Let me give a slightly different point of view.
A group can be thought of as a set of symmetries. Different possible symmetries correspond to different groups, and since symmetry is an underlying principle in most of physics, groups find their way into most aspects of physics. For instance, reflection in a plane corresponds to the group $\mathbb{Z}_2$.
For a given symmetry group, a group action is a way in which that symmetry can act on an object. This is clearly of relevance in physics, since we care about how different physical objects behave when we perform the symmetry operations in question.
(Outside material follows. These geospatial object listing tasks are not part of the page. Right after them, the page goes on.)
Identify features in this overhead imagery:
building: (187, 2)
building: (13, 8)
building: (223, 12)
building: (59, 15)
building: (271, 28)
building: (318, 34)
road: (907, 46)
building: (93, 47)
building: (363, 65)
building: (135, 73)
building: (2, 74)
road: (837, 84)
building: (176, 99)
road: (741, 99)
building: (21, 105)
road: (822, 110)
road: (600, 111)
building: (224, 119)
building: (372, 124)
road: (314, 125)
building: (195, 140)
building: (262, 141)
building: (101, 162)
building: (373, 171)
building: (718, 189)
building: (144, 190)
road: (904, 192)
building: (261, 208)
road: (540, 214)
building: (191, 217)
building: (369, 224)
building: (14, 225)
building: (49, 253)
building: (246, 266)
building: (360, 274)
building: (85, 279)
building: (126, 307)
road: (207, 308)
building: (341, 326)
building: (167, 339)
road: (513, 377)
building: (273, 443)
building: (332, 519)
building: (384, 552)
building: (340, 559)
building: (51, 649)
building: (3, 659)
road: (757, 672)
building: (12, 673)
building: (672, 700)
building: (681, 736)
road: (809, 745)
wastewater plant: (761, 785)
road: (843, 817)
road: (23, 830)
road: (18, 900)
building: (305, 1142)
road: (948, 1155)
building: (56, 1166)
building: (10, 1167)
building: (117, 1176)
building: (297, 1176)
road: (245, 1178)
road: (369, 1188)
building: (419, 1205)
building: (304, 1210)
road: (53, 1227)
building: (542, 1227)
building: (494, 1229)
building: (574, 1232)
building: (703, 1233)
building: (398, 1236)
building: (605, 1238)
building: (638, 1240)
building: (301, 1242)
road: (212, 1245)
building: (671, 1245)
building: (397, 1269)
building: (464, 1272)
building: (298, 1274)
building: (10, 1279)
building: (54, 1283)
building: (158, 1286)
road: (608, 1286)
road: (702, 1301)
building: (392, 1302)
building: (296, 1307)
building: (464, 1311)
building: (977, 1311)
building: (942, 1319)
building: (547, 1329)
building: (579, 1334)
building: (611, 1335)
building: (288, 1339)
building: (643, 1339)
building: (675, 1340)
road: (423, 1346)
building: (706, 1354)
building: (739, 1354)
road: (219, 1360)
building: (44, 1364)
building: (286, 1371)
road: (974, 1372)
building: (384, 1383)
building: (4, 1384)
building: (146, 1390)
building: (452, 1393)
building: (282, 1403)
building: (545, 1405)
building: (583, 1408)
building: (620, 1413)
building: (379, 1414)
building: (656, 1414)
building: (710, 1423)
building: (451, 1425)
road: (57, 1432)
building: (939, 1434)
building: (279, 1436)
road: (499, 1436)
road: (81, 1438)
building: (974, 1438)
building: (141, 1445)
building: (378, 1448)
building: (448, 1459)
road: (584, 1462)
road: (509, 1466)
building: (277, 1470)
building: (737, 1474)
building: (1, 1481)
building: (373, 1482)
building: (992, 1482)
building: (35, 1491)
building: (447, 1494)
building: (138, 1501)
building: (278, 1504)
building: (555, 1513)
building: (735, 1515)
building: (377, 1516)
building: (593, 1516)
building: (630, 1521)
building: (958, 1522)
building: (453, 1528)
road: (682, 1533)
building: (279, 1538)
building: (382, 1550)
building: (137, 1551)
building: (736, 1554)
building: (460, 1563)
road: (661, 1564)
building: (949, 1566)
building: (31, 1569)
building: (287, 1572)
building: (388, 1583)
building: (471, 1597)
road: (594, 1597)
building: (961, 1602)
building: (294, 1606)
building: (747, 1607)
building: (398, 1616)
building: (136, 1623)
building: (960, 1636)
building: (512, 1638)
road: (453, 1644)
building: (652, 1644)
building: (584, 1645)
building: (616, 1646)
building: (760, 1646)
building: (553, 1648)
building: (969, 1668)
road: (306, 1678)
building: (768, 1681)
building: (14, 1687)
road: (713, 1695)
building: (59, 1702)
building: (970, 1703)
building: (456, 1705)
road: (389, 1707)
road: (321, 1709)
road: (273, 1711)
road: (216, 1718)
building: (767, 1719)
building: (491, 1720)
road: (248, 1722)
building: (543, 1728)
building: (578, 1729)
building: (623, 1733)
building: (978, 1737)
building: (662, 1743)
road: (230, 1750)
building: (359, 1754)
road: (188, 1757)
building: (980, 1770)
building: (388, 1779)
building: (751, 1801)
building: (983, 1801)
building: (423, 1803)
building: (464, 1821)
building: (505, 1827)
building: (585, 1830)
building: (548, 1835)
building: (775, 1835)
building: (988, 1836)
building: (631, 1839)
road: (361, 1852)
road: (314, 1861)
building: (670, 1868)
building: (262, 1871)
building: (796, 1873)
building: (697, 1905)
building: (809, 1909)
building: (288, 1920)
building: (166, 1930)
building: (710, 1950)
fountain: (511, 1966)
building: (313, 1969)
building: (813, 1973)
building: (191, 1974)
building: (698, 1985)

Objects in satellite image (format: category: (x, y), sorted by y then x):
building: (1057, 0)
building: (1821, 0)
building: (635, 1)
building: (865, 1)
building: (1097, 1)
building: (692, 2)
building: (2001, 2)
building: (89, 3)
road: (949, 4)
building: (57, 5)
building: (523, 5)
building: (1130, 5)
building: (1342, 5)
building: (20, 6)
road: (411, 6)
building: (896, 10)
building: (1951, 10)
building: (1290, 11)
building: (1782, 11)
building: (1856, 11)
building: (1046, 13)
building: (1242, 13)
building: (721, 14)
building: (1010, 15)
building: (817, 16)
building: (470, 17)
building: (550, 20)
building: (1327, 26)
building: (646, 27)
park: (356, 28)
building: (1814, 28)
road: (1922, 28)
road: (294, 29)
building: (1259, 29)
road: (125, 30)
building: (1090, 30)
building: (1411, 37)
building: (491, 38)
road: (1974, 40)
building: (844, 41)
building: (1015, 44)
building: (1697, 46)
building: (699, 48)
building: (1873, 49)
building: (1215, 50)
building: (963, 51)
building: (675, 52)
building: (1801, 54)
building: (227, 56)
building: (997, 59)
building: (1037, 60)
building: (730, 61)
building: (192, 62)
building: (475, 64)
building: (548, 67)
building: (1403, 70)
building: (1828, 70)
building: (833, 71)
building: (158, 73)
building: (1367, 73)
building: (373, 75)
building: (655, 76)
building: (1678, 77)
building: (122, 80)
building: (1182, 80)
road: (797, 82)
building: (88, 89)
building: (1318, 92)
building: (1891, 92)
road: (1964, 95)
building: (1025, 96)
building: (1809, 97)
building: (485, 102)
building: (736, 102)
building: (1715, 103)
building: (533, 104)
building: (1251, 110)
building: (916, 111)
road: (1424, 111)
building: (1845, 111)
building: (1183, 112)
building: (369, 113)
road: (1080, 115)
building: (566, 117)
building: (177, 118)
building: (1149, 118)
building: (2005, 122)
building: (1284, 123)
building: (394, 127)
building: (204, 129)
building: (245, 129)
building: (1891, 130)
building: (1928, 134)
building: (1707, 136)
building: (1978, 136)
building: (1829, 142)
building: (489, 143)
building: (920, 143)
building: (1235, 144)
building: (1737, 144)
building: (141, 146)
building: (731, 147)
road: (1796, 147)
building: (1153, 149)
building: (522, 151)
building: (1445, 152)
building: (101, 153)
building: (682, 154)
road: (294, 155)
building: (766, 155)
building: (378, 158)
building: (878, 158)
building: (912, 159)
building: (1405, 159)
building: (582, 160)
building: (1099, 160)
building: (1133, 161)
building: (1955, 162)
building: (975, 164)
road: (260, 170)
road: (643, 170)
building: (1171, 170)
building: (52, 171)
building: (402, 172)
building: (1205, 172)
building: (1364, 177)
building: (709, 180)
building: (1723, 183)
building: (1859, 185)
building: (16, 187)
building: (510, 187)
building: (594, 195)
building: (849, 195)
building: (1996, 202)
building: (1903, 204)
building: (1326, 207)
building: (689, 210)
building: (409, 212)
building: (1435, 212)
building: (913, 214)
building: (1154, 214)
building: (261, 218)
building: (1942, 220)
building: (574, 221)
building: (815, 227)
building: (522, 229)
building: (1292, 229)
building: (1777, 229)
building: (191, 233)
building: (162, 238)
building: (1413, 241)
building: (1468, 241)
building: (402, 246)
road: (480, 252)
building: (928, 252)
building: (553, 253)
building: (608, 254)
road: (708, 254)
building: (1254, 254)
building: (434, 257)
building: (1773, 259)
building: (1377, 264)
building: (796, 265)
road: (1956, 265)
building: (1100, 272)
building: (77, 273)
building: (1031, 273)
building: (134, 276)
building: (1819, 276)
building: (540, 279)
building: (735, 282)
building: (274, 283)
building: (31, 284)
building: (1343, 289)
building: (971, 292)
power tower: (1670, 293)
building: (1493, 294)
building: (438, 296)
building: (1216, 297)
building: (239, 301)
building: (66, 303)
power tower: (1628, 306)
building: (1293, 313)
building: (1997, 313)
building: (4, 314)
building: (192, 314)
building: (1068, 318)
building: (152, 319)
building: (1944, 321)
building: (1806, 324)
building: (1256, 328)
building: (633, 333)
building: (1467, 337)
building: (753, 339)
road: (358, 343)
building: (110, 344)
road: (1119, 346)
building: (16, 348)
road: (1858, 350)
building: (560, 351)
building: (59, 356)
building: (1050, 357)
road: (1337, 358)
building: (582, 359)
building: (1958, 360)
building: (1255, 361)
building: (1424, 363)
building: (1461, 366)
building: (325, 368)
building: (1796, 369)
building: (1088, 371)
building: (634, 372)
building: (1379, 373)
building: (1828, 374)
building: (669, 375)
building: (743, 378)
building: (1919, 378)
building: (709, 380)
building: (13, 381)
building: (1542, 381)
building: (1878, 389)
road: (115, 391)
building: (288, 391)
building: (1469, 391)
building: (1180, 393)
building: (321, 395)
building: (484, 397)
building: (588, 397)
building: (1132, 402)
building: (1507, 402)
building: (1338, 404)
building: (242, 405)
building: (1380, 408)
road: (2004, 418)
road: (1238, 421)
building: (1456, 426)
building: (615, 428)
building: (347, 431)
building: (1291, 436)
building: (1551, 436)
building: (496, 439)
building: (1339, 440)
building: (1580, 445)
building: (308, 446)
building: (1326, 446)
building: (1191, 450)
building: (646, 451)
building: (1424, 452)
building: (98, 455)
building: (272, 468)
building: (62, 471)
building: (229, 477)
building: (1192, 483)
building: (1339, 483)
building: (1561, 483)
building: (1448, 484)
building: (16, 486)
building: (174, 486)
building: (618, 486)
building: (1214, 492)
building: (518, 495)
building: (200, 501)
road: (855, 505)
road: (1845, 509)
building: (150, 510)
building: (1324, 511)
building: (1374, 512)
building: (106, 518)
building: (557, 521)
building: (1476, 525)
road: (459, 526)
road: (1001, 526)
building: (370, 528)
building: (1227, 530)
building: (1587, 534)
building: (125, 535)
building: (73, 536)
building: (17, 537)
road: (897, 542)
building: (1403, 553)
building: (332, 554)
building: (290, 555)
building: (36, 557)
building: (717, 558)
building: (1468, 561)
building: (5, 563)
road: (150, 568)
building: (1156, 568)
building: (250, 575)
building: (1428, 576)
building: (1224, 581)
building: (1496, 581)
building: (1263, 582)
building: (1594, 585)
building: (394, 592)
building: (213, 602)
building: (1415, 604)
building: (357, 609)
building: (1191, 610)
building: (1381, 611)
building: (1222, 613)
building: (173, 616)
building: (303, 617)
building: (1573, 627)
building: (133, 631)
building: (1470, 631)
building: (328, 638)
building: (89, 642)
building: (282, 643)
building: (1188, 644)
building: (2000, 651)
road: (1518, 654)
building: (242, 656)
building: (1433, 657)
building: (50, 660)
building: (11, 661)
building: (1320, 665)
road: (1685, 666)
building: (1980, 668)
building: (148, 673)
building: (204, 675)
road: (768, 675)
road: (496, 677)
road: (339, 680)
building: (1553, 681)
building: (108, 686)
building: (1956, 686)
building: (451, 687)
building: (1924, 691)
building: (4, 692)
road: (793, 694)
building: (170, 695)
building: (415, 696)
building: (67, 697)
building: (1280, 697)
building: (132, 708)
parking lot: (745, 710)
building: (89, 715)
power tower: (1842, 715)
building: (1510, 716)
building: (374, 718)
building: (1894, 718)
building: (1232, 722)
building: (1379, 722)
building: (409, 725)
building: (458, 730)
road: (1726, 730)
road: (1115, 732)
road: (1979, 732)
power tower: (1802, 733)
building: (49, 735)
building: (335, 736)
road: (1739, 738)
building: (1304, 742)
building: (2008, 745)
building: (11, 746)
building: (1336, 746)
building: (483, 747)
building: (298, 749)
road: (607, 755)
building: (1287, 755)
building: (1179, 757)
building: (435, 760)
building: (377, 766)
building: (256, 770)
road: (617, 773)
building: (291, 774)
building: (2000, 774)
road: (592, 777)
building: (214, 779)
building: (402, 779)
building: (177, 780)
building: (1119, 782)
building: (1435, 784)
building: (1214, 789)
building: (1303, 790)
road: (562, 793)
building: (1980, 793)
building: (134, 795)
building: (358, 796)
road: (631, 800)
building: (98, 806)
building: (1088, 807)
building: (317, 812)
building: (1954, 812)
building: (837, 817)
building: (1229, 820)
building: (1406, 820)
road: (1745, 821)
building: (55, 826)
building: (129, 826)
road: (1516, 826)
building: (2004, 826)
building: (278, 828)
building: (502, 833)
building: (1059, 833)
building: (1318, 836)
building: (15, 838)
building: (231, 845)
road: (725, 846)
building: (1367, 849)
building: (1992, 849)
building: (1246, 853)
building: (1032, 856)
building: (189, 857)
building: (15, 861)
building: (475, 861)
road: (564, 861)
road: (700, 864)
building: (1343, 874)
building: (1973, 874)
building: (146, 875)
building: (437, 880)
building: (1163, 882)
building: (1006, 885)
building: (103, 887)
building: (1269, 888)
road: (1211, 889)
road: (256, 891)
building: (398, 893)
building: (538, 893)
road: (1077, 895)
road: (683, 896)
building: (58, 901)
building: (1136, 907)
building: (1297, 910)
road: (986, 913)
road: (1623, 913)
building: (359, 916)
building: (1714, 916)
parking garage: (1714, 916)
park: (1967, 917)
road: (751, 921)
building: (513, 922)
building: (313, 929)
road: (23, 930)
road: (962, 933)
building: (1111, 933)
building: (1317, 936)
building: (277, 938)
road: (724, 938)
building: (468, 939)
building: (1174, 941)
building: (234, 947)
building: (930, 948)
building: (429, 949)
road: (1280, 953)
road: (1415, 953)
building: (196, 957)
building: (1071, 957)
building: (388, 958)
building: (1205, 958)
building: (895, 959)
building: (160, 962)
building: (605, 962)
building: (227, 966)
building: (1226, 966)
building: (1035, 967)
Under a reflection in space, for instance, we know that the momentum of a particle flips sign, whilst its energy stays the same.
Indeed, the way that objects transform under symmetry operations can be a useful way of classifying those objects. At school one learns about the difference between a vector and a scalar. We can define a scalar as something which is unchanged by a rotation, whereas a vector is something which is, well, rotated. A tensor is yet another class of object, and this also changes when we perform a rotation, but it changes in a different manner to an ordinary vector.
A representation is merely an action of a group on a vector space. The prevalence of representations in physics is then a consequence of the prevalence of vector spaces. In particular, nearly all physical quantities are vectors – at least in the abstract sense. Recall that both $\mathbb{R}$ and $\mathbb{C}$ are vector spaces. So energies are vectors; position in space is a vector; the inertia tensor is a vector; quantum states are elements of a Hilbert space – so they are vectors; the electric field at a point is a vector; real- and complex-valued fields are vectors (in some function space); and so on. Remember that for an object to be a vector, it is only required that we can add such objects together and multiply them by numbers.
This is why representations crop up in so many areas of physics.